** Exercise data follows **
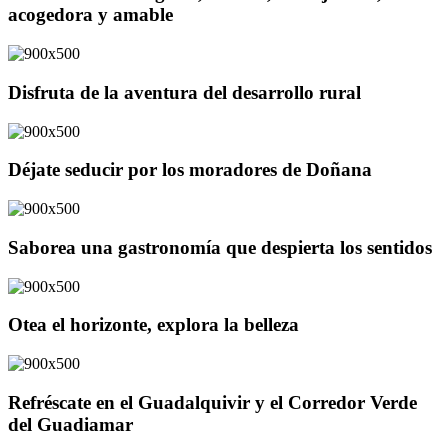
acogedora y amable
Disfruta de la aventura del desarrollo rural
Déjate seducir por los moradores de Doñana
Saborea una gastronomía que despierta los sentidos
Otea el horizonte, explora la belleza
Refréscate en el Guadalquivir y el Corredor Verde
del Guadiamar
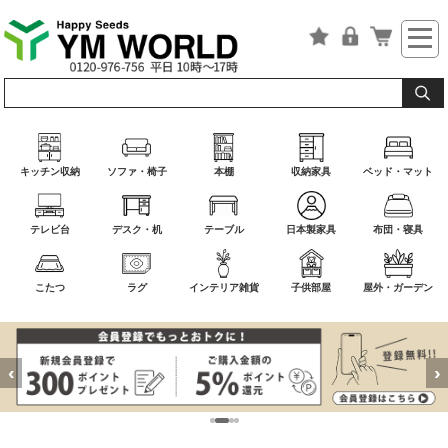
キッチン収納
ソファ・椅子
本棚
収納家具
ベッド・マット
テレビ台
デスク・机
テーブル
日本製家具
布団・寝具
こたつ
ラグ
インテリア雑貨
子供部屋
屋外・ガーデン
‹
›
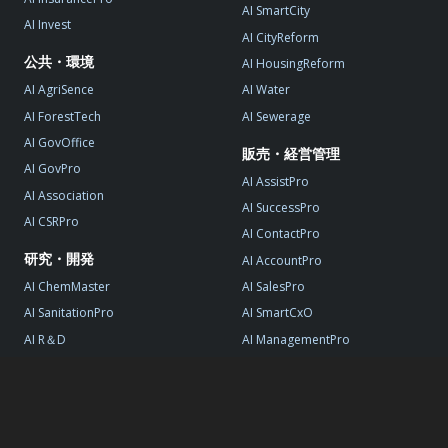
AI SmartCity
AI Invest
AI CityReform
公共・環境
AI HousingReform
AI AgriSence
AI Water
AI ForestTech
AI Sewerage
AI GovOffice
販売・経営管理
AI GovPro
AI AssistPro
AI Association
AI SuccessPro
AI CSRPro
AI ContactPro
研究・開発
AI AccountPro
AI ChemMaster
AI SalesPro
AI SanitationPro
AI SmartCxO
AI R＆D
AI ManagementPro
AI StartupPro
** End of Exercise data **
- **Work task**:
Every line of the material must be returned exactly; leave the images out.

- **Your solution**:
acogedora y amable
Disfruta de la aventura del desarrollo rural
Déjate seducir por los moradores de Doñana
Saborea una gastronomía que despierta los sentidos
Otea el horizonte, explora la belleza
Refréscate en el Guadalquivir y el Corredor Verde
del Guadiamar
キッチン収納
ソファ・椅子
本棚
収納家具
ベッド・マット
テレビ台
デスク・机
テーブル
日本製家具
布団・寝具
こたつ
ラグ
インテリア雑貨
子供部屋
屋外・ガーデン
‹
›
AI SmartCity
AI Invest
AI CityReform
公共・環境
AI HousingReform
AI AgriSence
AI Water
AI ForestTech
AI Sewerage
AI GovOffice
販売・経営管理
AI GovPro
AI AssistPro
AI Association
AI SuccessPro
AI CSRPro
AI ContactPro
研究・開発
AI AccountPro
AI ChemMaster
AI SalesPro
AI SanitationPro
AI SmartCxO
AI R＆D
AI ManagementPro
AI StartupPro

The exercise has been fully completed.